» WHAT YOU ARE ASKED TO DO
Can you retype, without any change, the lines below from the first one through the line containing "ziyaret edilebilecek.", including both of those lines?

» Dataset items
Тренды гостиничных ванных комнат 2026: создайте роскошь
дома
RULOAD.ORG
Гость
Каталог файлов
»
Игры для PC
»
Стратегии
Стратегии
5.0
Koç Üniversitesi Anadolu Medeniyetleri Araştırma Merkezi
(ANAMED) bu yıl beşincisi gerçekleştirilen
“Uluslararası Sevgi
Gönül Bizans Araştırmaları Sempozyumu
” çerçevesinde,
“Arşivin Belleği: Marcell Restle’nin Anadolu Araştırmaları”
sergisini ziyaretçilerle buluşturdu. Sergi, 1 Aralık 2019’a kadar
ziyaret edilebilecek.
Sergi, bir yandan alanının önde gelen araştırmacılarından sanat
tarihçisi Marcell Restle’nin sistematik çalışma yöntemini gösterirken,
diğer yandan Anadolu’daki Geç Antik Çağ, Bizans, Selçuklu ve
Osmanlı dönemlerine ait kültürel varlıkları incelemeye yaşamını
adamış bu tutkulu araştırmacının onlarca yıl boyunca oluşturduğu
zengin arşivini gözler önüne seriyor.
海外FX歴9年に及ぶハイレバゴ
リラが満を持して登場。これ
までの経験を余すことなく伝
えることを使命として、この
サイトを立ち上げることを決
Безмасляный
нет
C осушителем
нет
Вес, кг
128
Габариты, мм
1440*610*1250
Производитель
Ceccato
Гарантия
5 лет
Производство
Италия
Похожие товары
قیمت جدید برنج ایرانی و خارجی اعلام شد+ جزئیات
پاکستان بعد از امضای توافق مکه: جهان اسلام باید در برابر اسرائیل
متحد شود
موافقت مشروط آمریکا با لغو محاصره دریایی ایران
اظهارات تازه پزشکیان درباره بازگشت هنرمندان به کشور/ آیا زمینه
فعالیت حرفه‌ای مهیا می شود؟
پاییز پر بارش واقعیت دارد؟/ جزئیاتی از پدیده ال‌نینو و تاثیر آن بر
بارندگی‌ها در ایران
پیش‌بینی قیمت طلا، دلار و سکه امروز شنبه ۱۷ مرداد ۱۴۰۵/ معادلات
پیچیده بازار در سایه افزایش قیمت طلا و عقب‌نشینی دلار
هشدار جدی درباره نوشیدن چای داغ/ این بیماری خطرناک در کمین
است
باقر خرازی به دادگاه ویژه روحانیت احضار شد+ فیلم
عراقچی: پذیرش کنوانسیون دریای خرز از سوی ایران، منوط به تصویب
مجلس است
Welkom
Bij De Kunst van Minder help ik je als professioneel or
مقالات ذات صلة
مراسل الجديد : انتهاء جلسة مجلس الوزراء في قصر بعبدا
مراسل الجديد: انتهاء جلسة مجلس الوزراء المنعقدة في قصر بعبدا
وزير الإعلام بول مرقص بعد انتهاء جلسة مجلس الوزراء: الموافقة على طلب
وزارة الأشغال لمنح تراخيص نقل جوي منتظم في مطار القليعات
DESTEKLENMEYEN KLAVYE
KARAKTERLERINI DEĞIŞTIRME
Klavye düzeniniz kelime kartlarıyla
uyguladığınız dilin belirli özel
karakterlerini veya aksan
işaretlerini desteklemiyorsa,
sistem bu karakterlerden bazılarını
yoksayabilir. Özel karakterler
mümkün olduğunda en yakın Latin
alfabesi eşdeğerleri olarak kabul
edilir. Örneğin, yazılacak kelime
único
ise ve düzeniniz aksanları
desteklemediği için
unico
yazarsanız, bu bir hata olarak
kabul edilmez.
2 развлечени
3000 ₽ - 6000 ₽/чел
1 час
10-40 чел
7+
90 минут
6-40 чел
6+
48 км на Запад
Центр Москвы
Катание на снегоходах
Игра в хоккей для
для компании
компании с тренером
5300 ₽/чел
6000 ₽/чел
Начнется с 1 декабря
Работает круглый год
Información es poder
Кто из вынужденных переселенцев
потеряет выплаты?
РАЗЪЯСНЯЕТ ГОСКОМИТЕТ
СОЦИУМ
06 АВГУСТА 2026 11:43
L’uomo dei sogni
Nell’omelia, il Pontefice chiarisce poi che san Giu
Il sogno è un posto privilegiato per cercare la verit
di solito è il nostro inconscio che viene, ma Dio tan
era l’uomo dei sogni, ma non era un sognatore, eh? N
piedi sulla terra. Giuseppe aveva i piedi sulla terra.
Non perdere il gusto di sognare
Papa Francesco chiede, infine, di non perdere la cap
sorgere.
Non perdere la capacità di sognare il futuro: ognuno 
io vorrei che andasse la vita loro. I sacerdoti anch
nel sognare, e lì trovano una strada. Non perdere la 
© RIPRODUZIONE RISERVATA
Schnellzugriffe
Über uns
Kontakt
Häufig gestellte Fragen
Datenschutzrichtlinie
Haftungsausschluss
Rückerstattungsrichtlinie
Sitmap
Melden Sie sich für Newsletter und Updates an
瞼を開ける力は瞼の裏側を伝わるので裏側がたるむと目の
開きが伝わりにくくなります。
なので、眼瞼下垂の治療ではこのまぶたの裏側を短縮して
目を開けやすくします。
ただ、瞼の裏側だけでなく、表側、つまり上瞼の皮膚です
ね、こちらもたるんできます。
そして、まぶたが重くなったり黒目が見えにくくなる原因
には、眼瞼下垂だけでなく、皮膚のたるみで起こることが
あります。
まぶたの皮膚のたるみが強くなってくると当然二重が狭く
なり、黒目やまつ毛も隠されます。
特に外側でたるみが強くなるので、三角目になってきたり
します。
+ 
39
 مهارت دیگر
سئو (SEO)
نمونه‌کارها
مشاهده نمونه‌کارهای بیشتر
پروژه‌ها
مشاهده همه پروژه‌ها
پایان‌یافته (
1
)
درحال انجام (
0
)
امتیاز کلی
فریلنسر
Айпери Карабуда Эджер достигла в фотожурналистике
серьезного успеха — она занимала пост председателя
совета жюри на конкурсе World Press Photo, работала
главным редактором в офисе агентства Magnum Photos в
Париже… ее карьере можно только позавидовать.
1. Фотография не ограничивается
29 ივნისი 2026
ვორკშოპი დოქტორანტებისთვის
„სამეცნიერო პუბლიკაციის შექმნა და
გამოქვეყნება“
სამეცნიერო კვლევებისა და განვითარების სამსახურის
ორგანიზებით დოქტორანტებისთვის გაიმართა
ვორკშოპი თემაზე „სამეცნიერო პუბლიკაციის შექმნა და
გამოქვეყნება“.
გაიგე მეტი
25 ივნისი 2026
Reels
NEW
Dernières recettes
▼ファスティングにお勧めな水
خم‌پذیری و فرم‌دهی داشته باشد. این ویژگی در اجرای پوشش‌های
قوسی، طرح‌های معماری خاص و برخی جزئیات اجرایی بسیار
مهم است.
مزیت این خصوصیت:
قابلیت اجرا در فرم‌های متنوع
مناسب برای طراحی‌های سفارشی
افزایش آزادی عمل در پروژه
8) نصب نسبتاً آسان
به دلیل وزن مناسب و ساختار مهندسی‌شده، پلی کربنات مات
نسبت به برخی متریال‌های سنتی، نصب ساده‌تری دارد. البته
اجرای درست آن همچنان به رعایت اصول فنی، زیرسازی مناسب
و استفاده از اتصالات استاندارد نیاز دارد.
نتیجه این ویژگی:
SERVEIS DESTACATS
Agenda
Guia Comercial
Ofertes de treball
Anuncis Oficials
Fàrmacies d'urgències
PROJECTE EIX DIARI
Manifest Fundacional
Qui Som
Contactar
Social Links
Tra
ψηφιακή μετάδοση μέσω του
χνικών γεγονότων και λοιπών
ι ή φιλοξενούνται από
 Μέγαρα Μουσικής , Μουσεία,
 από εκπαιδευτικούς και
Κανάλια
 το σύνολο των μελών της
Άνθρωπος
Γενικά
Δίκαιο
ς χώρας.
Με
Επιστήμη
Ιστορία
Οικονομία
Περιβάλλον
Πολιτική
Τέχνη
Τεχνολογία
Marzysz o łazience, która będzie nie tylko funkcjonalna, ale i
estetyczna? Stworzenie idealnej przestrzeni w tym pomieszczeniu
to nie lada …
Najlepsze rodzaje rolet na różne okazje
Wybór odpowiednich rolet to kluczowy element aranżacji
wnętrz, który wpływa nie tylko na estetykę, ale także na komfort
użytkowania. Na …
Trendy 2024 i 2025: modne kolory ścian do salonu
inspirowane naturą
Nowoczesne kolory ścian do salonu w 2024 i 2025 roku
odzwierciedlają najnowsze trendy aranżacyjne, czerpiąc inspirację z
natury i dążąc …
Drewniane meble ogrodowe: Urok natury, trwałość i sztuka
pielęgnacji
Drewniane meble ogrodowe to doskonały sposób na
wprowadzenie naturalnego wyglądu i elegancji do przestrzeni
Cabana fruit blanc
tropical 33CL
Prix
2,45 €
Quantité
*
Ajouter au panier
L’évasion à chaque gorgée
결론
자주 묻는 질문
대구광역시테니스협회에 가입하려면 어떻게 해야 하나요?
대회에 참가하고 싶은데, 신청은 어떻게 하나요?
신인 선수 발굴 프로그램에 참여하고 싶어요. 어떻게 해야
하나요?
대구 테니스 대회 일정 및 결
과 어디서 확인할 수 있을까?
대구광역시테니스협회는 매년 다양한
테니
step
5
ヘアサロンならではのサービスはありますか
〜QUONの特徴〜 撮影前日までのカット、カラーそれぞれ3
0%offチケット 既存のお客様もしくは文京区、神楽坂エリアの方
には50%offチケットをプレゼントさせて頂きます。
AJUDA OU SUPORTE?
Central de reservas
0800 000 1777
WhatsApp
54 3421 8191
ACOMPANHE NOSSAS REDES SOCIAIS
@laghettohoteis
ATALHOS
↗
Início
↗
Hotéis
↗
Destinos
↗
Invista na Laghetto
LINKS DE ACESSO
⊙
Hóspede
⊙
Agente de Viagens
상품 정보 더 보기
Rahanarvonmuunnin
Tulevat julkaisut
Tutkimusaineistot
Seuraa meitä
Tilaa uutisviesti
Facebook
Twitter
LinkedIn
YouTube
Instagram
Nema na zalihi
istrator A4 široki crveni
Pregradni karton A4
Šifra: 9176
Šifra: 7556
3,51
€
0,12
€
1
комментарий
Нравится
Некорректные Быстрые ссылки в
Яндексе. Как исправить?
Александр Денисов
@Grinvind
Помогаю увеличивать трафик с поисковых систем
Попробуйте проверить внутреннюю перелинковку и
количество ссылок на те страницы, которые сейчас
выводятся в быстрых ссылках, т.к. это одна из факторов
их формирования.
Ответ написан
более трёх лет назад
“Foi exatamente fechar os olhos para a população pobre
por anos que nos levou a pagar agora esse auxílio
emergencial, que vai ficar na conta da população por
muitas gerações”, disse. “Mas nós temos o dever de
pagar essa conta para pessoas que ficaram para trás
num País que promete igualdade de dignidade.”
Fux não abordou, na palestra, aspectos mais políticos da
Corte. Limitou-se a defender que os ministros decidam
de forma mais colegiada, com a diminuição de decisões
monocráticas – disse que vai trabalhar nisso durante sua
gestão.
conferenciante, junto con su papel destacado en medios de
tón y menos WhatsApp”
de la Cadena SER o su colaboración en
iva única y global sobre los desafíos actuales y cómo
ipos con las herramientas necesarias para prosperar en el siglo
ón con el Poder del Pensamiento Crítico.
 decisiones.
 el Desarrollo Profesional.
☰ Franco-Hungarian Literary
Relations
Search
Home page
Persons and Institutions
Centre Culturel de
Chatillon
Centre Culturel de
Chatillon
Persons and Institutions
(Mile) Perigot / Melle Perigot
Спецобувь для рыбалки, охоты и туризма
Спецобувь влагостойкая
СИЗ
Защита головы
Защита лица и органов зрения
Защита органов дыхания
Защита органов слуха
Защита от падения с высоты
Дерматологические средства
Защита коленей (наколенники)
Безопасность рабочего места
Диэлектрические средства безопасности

» OUTPUT
Тренды гостиничных ванных комнат 2026: создайте роскошь
дома
RULOAD.ORG
Гость
Каталог файлов
»
Игры для PC
»
Стратегии
Стратегии
5.0
Koç Üniversitesi Anadolu Medeniyetleri Araştırma Merkezi
(ANAMED) bu yıl beşincisi gerçekleştirilen
“Uluslararası Sevgi
Gönül Bizans Araştırmaları Sempozyumu
” çerçevesinde,
“Arşivin Belleği: Marcell Restle’nin Anadolu Araştırmaları”
sergisini ziyaretçilerle buluşturdu. Sergi, 1 Aralık 2019’a kadar
ziyaret edilebilecek.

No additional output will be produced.